Better if Leigh was Thompson's daughter and knew Hauer/Burlinson a long time.

Leigh goes naked a lot.  To a point where it's like "is this really necessary for the script?"

Movie review - "Mad Dog Morgan" (1976) *** (re-watching)

 I want to like it more than I do. I love the photography, sets, period detail, cast, Dennis Hopper, violence, madness, boldness.

Not a great script - a series of encounters. No core relationships other than Hopper and Gulpilil which seems like two odd bods. Frank Thring is evil. Jack Thompson is a pursuing cop but his role is small - he's undermined in a way too by Michael Pate's pursuing cop.

Great visuals. Consistently interesting. Phillipe Mora can't quite hook in the viewer via narrative. But he had a go.

Tuesday, March 25, 2025

Movie review - "The Journalist" (1979) *

 This got made because Michael Thornhill was on the board of the NSWFC and so had an "in", Roadshow made money on Petersen and so loved Jack Thompson, I think funding bodies thought "it's time we made a light comedy and here's one" and it sounded fun - "Jack Thompson as a rapscallion".

It's terrible.

This feels like a first draft, a vomit draft. The sort of thing entered in the Monte Millers.

Why didn't they get David Williamson to give it a pass?

You sense it'll be bad from the opening credits -played over scenes of Sydney Harbour, but the water isn't blue and the credits go on and on. They can't even get the credits right. I mean, just have pretty pictures of Sydney and keep it short. But all these people get their own card eg Stewart Wagstaff.

The story is dumb and confusing. 

Thompson is bad.  

Okay what I liked

- Elizabeth Alexander is beautiful and tries

- I like Candy Raymond who pops in at the end

- Don McAlpine is a good cinematographer

- Sam Neill does well

- there is camp in seeing Jack Thompson at the disco

- it shows the sexual desires of elder women eg Carol Raye, Margot Lee

What doesn't work

- the film keeps changing what it's about - he goes to Hong Kong,  then he's a journalist, then he's doing a government job then he's a journalist

- he's a bad journalist writes lousy copy can't type and doesn't investigate

- it's unclear what his relationship is like with Liz Alexander - they're together, she's pregnant, but she never seems that intohim

- the references to other movies and films eg Shampoo, Annie Hall - just make me angry at Thornhill's ineptness

- no sense of theme, of character

- no sexy, no nudity, no jokes, Thompson can't even get it up for two women (why include this)

- it was a scandal this was made

Movie review -"Spank!" (1999) *1/2

 Shot in Adelaide which is a point of difference - there are lots of scenes of Rundle Mall and some nice houses. Robert Mammone nicely underplays the lead who got out of a monastery which is interesting.

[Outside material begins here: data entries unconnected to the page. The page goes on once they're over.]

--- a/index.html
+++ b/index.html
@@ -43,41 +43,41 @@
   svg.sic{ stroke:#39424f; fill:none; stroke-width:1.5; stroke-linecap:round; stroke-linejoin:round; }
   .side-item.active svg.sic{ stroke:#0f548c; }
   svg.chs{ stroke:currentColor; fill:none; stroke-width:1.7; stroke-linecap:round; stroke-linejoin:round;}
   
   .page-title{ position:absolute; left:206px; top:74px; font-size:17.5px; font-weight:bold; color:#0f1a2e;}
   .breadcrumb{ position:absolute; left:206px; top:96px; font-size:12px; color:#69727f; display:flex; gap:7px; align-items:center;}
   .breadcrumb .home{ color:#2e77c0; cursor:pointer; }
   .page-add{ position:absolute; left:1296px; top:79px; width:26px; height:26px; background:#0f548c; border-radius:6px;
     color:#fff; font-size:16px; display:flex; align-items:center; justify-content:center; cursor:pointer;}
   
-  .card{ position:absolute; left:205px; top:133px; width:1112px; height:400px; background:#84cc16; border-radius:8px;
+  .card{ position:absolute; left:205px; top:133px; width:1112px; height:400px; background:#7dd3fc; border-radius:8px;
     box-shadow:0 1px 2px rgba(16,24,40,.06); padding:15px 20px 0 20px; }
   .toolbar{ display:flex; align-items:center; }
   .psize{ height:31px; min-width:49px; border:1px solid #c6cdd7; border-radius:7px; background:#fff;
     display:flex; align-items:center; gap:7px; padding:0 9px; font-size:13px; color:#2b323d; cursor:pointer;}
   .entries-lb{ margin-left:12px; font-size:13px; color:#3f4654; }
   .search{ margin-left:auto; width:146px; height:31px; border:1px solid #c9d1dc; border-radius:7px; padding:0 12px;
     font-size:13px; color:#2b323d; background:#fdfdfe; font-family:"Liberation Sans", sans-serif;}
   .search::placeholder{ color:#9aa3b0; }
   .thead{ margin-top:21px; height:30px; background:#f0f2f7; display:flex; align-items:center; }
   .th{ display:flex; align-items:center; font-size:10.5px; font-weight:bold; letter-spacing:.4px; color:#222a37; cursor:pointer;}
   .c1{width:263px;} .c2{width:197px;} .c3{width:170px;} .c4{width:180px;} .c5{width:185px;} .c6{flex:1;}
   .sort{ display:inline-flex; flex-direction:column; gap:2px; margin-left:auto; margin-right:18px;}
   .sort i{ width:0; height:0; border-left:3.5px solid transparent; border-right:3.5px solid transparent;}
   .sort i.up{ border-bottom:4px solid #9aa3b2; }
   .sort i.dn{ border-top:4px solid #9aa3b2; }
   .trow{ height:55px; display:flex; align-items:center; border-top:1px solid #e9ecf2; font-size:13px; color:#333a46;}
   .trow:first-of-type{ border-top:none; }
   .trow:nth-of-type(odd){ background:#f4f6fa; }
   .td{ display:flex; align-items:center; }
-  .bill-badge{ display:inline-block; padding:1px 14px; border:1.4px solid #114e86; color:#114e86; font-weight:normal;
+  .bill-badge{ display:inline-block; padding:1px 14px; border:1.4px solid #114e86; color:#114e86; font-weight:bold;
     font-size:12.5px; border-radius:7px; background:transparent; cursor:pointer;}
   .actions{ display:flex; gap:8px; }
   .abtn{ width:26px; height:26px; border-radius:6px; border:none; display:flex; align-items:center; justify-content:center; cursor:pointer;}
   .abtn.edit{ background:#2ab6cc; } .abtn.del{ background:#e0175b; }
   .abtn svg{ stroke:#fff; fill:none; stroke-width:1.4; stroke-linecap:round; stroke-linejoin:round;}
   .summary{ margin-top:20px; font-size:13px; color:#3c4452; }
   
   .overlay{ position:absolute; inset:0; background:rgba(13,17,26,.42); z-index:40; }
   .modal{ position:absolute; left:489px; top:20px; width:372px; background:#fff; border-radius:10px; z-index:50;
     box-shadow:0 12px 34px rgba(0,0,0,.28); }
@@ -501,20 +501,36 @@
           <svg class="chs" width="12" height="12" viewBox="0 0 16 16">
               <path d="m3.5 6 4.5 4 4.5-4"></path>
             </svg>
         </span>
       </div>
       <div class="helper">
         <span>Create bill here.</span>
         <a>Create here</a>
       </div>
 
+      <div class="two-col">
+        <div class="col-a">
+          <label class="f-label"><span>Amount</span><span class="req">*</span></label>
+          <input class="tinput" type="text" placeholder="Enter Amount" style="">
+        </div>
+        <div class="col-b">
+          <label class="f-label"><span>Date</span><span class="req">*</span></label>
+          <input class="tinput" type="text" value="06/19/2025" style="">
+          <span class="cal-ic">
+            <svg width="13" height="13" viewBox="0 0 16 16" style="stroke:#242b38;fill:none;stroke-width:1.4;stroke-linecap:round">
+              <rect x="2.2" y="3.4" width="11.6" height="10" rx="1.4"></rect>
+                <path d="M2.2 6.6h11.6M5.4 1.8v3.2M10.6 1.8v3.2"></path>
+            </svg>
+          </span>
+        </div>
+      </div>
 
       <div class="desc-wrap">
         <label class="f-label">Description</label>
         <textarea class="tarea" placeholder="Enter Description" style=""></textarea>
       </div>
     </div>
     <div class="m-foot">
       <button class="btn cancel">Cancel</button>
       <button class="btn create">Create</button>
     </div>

The story is about some Italian Australians who want to open a cafe. There's a lot of broad playing - a lot. Some guy who I kept thinking was Sal Coco mugs ruthlessly, gyrating and talking about woman. Vince from Heartbreak High mugs relentlessly, There's lots of mugging. It's exhausting. Maybe this would've worked on stage. I wondered why Mammone kept hanging out with them.

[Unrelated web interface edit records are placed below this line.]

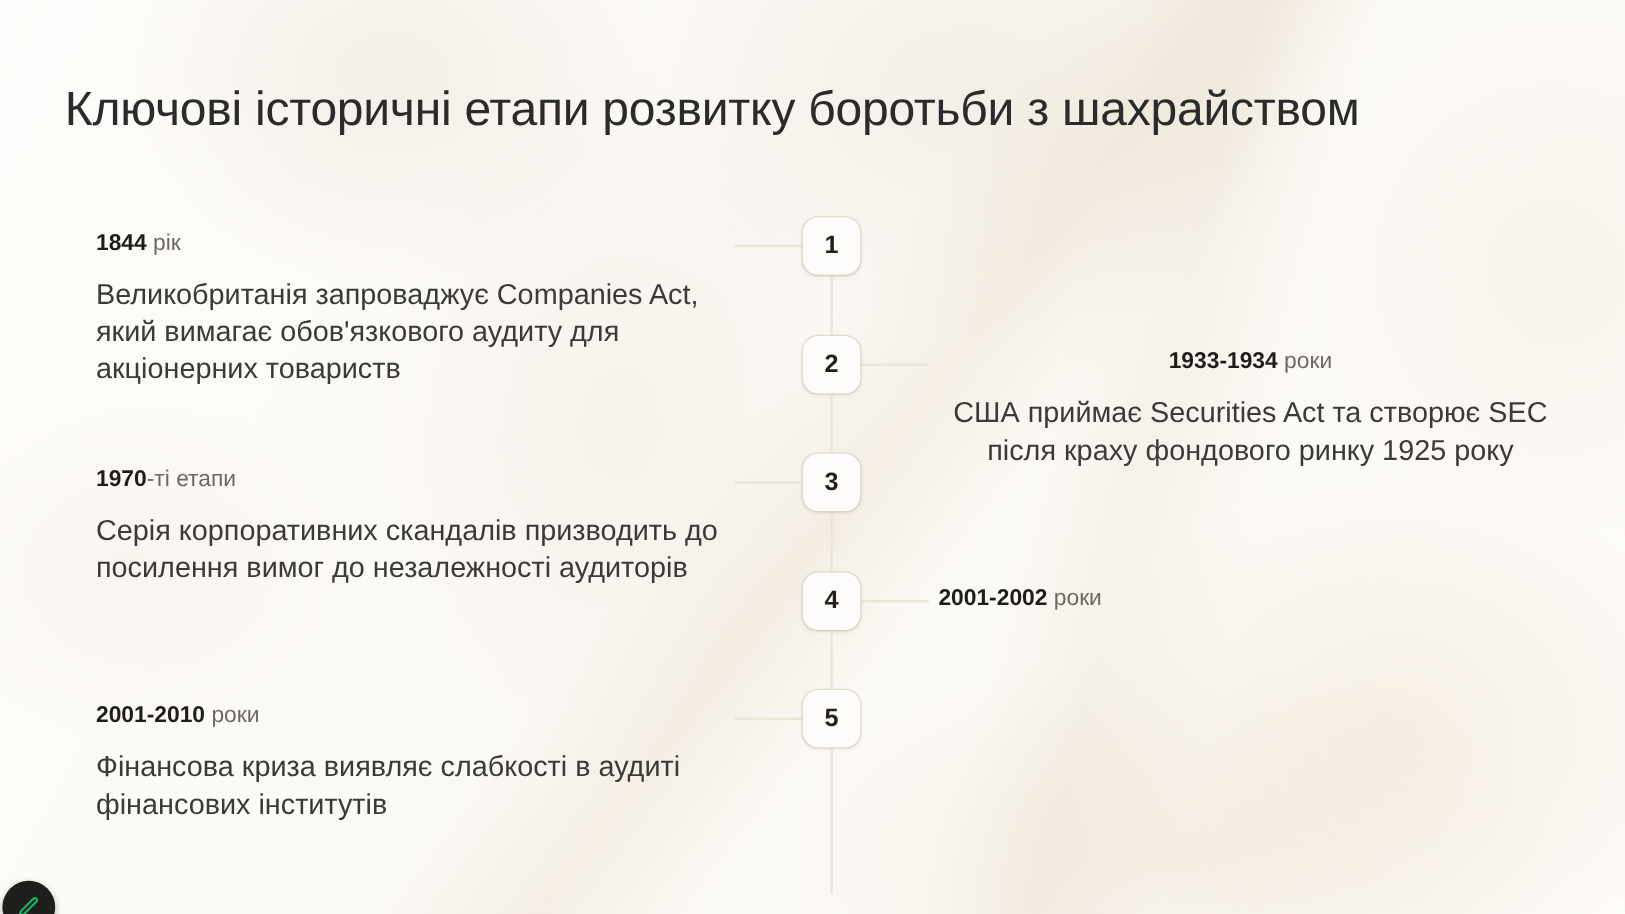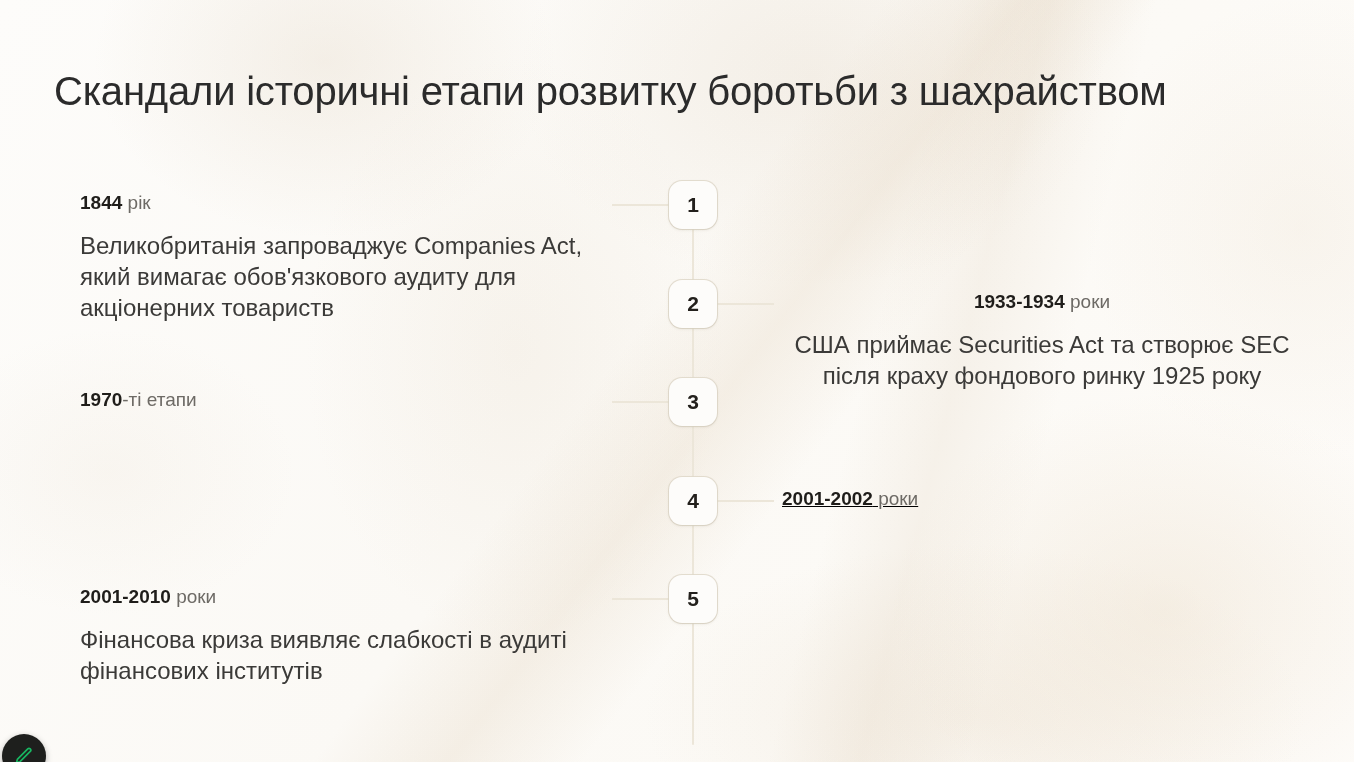--- a/index.html
+++ b/index.html
@@ -144,21 +144,21 @@
     z-index: 20;
     box-shadow: 0 2px 6px rgba(0,0,0,.28);
   }
   .edit-fab svg { display: block; }
 </style>
 </head>
 <body>
 
 <div id="slide">
 
-  <h1 class="page-title">Скандали історичні етапи розвитку боротьби з шахрайством</h1>
+  <h1 class="page-title">Ключові історичні етапи розвитку боротьби з шахрайством</h1>
 
   <div class="timeline">
     <div class="axis"></div>
     <div id="nodes">
         <div class="stub left" style="top: 205px;"></div>
         <div class="node" style="top: 205px;">1</div>
         <div class="stub right" style="top: 303.5px;"></div>
         <div class="node" style="top: 303.5px;">2</div>
         <div class="stub left" style="top: 402px;"></div>
         <div class="node" style="top: 402px;">3</div>
@@ -171,22 +171,23 @@
         <div class="entry left" style="top: 190px; left: 80px; width: 520px;">
           <div class="entry-year"><b>1844</b><span> рік</span></div>
           <div class="entry-desc">Великобританія запроваджує Companies Act, який вимагає обов'язкового аудиту для акціонерних товариств</div>
         </div>
         <div class="entry right" style="top: 288.5px; left: 782px; text-align: center;">
           <div class="entry-year"><b>1933-1934</b><span> роки</span></div>
           <div class="entry-desc">США приймає Securities Act та створює SEC після краху фондового ринку 1925 року</div>
         </div>
         <div class="entry left" style="top: 387px; left: 80px; width: 520px;">
           <div class="entry-year"><b>1970</b><span>-ті етапи</span></div>
-        </div>
-        <div class="entry right" style="top: 485.5px; left: 782px; text-decoration: underline;">
+          <div class="entry-desc">Серія корпоративних скандалів призводить до посилення вимог до незалежності аудиторів</div>
+        </div>
+        <div class="entry right" style="top: 485.5px; left: 782px;">
           <div class="entry-year"><b>2001-2002</b><span> роки</span></div>
         </div>
         <div class="entry left" style="top: 584px; left: 80px; width: 520px;">
           <div class="entry-year"><b>2001-2010</b><span> роки</span></div>
           <div class="entry-desc">Фінансова криза виявляє слабкості в аудиті фінансових інститутів</div>
         </div>
       </div>
   </div>
 
   <div class="edit-fab">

Many of the characters wear black and and have black hair and I had trouble telling them apart.  Especially has everyone acted like a maniac.

There was potential here - the story of young people opening up a cafe, colourful characters, a man out of a monastery having his first romantic relationship. That last subplot could have propped up the whole film if just played relatively straight with a bit of colour. (Even if there's some very unconvincing kissing - there's a great final shot of a conga line and everyone partying but 

 Rolf de Heer was executive producer.